Collected data entries:
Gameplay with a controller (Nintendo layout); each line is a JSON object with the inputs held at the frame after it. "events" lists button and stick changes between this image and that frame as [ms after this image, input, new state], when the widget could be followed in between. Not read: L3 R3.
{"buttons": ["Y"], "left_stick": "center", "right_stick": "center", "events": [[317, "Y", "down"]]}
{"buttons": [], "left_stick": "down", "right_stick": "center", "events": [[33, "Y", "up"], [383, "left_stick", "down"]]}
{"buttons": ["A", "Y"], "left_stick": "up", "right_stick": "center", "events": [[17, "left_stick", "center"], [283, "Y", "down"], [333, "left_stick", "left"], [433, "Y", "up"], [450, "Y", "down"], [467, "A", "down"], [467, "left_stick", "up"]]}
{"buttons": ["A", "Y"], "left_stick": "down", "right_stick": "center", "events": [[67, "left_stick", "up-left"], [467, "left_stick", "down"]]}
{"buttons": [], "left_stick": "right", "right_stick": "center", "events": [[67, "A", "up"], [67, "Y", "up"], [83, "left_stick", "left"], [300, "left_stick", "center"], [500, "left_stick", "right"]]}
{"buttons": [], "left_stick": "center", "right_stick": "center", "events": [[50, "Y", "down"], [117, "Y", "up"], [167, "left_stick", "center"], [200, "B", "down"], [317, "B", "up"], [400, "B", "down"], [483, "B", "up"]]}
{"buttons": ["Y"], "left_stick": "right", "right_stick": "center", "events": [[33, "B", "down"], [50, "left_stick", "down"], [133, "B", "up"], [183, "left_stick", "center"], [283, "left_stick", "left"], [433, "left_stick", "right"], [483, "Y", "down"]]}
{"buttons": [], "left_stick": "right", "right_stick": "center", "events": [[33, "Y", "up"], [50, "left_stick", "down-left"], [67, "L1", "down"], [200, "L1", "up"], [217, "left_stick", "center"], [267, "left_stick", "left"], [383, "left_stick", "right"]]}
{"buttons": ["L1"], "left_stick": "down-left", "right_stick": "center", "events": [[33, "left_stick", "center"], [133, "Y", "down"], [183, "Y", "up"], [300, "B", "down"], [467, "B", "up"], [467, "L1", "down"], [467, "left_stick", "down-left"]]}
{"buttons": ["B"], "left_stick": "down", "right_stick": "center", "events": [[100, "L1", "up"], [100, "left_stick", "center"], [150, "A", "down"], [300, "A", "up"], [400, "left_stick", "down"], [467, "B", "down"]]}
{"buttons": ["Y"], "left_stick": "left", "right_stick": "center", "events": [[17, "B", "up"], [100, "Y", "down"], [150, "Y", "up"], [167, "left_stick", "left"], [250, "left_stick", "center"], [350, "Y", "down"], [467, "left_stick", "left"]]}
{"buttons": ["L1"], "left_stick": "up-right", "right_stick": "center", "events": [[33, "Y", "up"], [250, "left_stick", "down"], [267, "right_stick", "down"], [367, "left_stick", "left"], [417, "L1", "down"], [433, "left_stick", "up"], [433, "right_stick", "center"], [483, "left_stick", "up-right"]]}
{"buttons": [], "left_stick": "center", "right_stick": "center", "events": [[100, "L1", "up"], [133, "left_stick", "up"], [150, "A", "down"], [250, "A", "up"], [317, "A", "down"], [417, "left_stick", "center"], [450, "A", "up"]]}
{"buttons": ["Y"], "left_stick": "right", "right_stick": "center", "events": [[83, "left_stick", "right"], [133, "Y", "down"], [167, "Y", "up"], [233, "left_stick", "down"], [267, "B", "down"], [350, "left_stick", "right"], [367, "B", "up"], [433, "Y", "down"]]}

* What is needed *
Extract all of the data shown above without alteration.

* Written solution *
Gameplay with a controller (Nintendo layout); each line is a JSON object with the inputs held at the frame after it. "events" lists button and stick changes between this image and that frame as [ms after this image, input, new state], when the widget could be followed in between. Not read: L3 R3.
{"buttons": ["Y"], "left_stick": "center", "right_stick": "center", "events": [[317, "Y", "down"]]}
{"buttons": [], "left_stick": "down", "right_stick": "center", "events": [[33, "Y", "up"], [383, "left_stick", "down"]]}
{"buttons": ["A", "Y"], "left_stick": "up", "right_stick": "center", "events": [[17, "left_stick", "center"], [283, "Y", "down"], [333, "left_stick", "left"], [433, "Y", "up"], [450, "Y", "down"], [467, "A", "down"], [467, "left_stick", "up"]]}
{"buttons": ["A", "Y"], "left_stick": "down", "right_stick": "center", "events": [[67, "left_stick", "up-left"], [467, "left_stick", "down"]]}
{"buttons": [], "left_stick": "right", "right_stick": "center", "events": [[67, "A", "up"], [67, "Y", "up"], [83, "left_stick", "left"], [300, "left_stick", "center"], [500, "left_stick", "right"]]}
{"buttons": [], "left_stick": "center", "right_stick": "center", "events": [[50, "Y", "down"], [117, "Y", "up"], [167, "left_stick", "center"], [200, "B", "down"], [317, "B", "up"], [400, "B", "down"], [483, "B", "up"]]}
{"buttons": ["Y"], "left_stick": "right", "right_stick": "center", "events": [[33, "B", "down"], [50, "left_stick", "down"], [133, "B", "up"], [183, "left_stick", "center"], [283, "left_stick", "left"], [433, "left_stick", "right"], [483, "Y", "down"]]}
{"buttons": [], "left_stick": "right", "right_stick": "center", "events": [[33, "Y", "up"], [50, "left_stick", "down-left"], [67, "L1", "down"], [200, "L1", "up"], [217, "left_stick", "center"], [267, "left_stick", "left"], [383, "left_stick", "right"]]}
{"buttons": ["L1"], "left_stick": "down-left", "right_stick": "center", "events": [[33, "left_stick", "center"], [133, "Y", "down"], [183, "Y", "up"], [300, "B", "down"], [467, "B", "up"], [467, "L1", "down"], [467, "left_stick", "down-left"]]}
{"buttons": ["B"], "left_stick": "down", "right_stick": "center", "events": [[100, "L1", "up"], [100, "left_stick", "center"], [150, "A", "down"], [300, "A", "up"], [400, "left_stick", "down"], [467, "B", "down"]]}
{"buttons": ["Y"], "left_stick": "left", "right_stick": "center", "events": [[17, "B", "up"], [100, "Y", "down"], [150, "Y", "up"], [167, "left_stick", "left"], [250, "left_stick", "center"], [350, "Y", "down"], [467, "left_stick", "left"]]}
{"buttons": ["L1"], "left_stick": "up-right", "right_stick": "center", "events": [[33, "Y", "up"], [250, "left_stick", "down"], [267, "right_stick", "down"], [367, "left_stick", "left"], [417, "L1", "down"], [433, "left_stick", "up"], [433, "right_stick", "center"], [483, "left_stick", "up-right"]]}
{"buttons": [], "left_stick": "center", "right_stick": "center", "events": [[100, "L1", "up"], [133, "left_stick", "up"], [150, "A", "down"], [250, "A", "up"], [317, "A", "down"], [417, "left_stick", "center"], [450, "A", "up"]]}
{"buttons": ["Y"], "left_stick": "right", "right_stick": "center", "events": [[83, "left_stick", "right"], [133, "Y", "down"], [167, "Y", "up"], [233, "left_stick", "down"], [267, "B", "down"], [350, "left_stick", "right"], [367, "B", "up"], [433, "Y", "down"]]}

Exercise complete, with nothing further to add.